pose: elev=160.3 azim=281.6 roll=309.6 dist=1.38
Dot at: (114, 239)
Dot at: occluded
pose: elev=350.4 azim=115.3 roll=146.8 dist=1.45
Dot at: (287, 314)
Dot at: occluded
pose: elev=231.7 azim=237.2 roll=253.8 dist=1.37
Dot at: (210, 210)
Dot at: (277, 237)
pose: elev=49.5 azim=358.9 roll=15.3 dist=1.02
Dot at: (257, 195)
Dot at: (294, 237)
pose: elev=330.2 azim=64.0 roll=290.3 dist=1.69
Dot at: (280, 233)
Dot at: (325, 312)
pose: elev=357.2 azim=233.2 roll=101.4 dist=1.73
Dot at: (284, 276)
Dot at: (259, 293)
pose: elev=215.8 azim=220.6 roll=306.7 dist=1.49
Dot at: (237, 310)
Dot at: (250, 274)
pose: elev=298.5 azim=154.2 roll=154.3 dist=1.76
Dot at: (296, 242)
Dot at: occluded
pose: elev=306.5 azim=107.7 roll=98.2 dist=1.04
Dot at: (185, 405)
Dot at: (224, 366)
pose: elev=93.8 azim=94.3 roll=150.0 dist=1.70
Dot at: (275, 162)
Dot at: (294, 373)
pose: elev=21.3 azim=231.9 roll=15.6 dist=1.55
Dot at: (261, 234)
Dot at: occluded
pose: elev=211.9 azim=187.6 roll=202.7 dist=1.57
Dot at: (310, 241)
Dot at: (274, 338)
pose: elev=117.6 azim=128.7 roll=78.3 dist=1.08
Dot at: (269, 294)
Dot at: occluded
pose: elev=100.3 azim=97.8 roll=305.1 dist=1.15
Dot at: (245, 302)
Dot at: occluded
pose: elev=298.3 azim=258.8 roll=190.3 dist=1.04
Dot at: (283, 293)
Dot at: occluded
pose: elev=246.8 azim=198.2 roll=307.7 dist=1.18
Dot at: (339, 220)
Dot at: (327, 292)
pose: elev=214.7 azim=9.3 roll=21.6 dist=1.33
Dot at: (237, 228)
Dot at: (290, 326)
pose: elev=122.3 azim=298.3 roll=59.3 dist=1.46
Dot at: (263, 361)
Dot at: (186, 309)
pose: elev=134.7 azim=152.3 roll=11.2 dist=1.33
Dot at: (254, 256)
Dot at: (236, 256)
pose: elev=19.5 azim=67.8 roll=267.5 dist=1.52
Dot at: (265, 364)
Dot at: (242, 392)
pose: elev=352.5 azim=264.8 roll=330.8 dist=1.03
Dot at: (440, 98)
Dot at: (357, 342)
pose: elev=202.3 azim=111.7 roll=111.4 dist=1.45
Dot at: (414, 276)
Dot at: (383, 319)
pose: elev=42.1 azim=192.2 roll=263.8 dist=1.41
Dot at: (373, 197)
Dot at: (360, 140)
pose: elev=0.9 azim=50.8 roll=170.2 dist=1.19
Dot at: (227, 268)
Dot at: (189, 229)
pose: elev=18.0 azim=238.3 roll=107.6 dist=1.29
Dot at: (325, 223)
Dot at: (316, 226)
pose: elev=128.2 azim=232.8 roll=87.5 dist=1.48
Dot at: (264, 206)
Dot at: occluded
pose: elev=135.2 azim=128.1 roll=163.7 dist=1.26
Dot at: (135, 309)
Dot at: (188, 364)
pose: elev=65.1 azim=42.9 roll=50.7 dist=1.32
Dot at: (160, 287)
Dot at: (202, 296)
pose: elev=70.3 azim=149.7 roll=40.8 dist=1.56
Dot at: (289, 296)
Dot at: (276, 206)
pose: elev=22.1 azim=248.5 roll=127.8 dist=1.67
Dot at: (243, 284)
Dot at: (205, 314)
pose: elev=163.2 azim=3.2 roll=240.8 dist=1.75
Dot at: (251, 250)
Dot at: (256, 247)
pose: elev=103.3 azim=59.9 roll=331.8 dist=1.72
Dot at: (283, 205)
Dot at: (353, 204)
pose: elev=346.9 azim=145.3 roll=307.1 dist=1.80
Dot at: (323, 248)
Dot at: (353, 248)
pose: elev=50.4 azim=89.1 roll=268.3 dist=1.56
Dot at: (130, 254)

GIVEN REQUEST:
Rewrite the records above with every "elev" swapped for "elevation" and nothing else altered.

THE RESULT:
pose: elevation=160.3 azim=281.6 roll=309.6 dist=1.38
Dot at: (114, 239)
Dot at: occluded
pose: elevation=350.4 azim=115.3 roll=146.8 dist=1.45
Dot at: (287, 314)
Dot at: occluded
pose: elevation=231.7 azim=237.2 roll=253.8 dist=1.37
Dot at: (210, 210)
Dot at: (277, 237)
pose: elevation=49.5 azim=358.9 roll=15.3 dist=1.02
Dot at: (257, 195)
Dot at: (294, 237)
pose: elevation=330.2 azim=64.0 roll=290.3 dist=1.69
Dot at: (280, 233)
Dot at: (325, 312)
pose: elevation=357.2 azim=233.2 roll=101.4 dist=1.73
Dot at: (284, 276)
Dot at: (259, 293)
pose: elevation=215.8 azim=220.6 roll=306.7 dist=1.49
Dot at: (237, 310)
Dot at: (250, 274)
pose: elevation=298.5 azim=154.2 roll=154.3 dist=1.76
Dot at: (296, 242)
Dot at: occluded
pose: elevation=306.5 azim=107.7 roll=98.2 dist=1.04
Dot at: (185, 405)
Dot at: (224, 366)
pose: elevation=93.8 azim=94.3 roll=150.0 dist=1.70
Dot at: (275, 162)
Dot at: (294, 373)
pose: elevation=21.3 azim=231.9 roll=15.6 dist=1.55
Dot at: (261, 234)
Dot at: occluded
pose: elevation=211.9 azim=187.6 roll=202.7 dist=1.57
Dot at: (310, 241)
Dot at: (274, 338)
pose: elevation=117.6 azim=128.7 roll=78.3 dist=1.08
Dot at: (269, 294)
Dot at: occluded
pose: elevation=100.3 azim=97.8 roll=305.1 dist=1.15
Dot at: (245, 302)
Dot at: occluded
pose: elevation=298.3 azim=258.8 roll=190.3 dist=1.04
Dot at: (283, 293)
Dot at: occluded
pose: elevation=246.8 azim=198.2 roll=307.7 dist=1.18
Dot at: (339, 220)
Dot at: (327, 292)
pose: elevation=214.7 azim=9.3 roll=21.6 dist=1.33
Dot at: (237, 228)
Dot at: (290, 326)
pose: elevation=122.3 azim=298.3 roll=59.3 dist=1.46
Dot at: (263, 361)
Dot at: (186, 309)
pose: elevation=134.7 azim=152.3 roll=11.2 dist=1.33
Dot at: (254, 256)
Dot at: (236, 256)
pose: elevation=19.5 azim=67.8 roll=267.5 dist=1.52
Dot at: (265, 364)
Dot at: (242, 392)
pose: elevation=352.5 azim=264.8 roll=330.8 dist=1.03
Dot at: (440, 98)
Dot at: (357, 342)
pose: elevation=202.3 azim=111.7 roll=111.4 dist=1.45
Dot at: (414, 276)
Dot at: (383, 319)
pose: elevation=42.1 azim=192.2 roll=263.8 dist=1.41
Dot at: (373, 197)
Dot at: (360, 140)
pose: elevation=0.9 azim=50.8 roll=170.2 dist=1.19
Dot at: (227, 268)
Dot at: (189, 229)
pose: elevation=18.0 azim=238.3 roll=107.6 dist=1.29
Dot at: (325, 223)
Dot at: (316, 226)
pose: elevation=128.2 azim=232.8 roll=87.5 dist=1.48
Dot at: (264, 206)
Dot at: occluded
pose: elevation=135.2 azim=128.1 roll=163.7 dist=1.26
Dot at: (135, 309)
Dot at: (188, 364)
pose: elevation=65.1 azim=42.9 roll=50.7 dist=1.32
Dot at: (160, 287)
Dot at: (202, 296)
pose: elevation=70.3 azim=149.7 roll=40.8 dist=1.56
Dot at: (289, 296)
Dot at: (276, 206)
pose: elevation=22.1 azim=248.5 roll=127.8 dist=1.67
Dot at: (243, 284)
Dot at: (205, 314)
pose: elevation=163.2 azim=3.2 roll=240.8 dist=1.75
Dot at: (251, 250)
Dot at: (256, 247)
pose: elevation=103.3 azim=59.9 roll=331.8 dist=1.72
Dot at: (283, 205)
Dot at: (353, 204)
pose: elevation=346.9 azim=145.3 roll=307.1 dist=1.80
Dot at: (323, 248)
Dot at: (353, 248)
pose: elevation=50.4 azim=89.1 roll=268.3 dist=1.56
Dot at: (130, 254)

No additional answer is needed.